Assigned task —
Print the listing below a second time, exactly, and omit its images.

Data supplied —

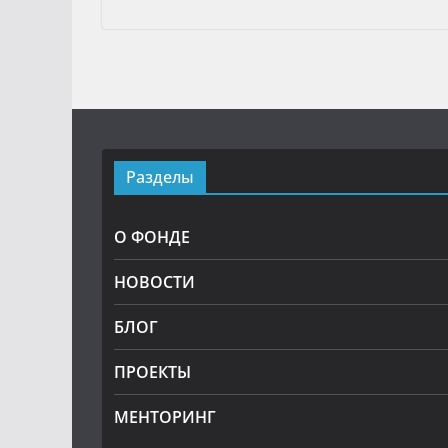
Разделы
О ФОНДЕ
НОВОСТИ
БЛОГ
ПРОЕКТЫ
МЕНТОРИНГ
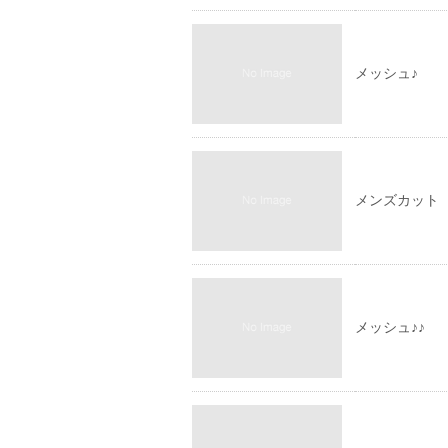
メッシュ♪
メンズカット
メッシュ♪♪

Task response —
Разделы
О ФОНДЕ
НОВОСТИ
БЛОГ
ПРОЕКТЫ
МЕНТОРИНГ
メッシュ♪
メンズカット
メッシュ♪♪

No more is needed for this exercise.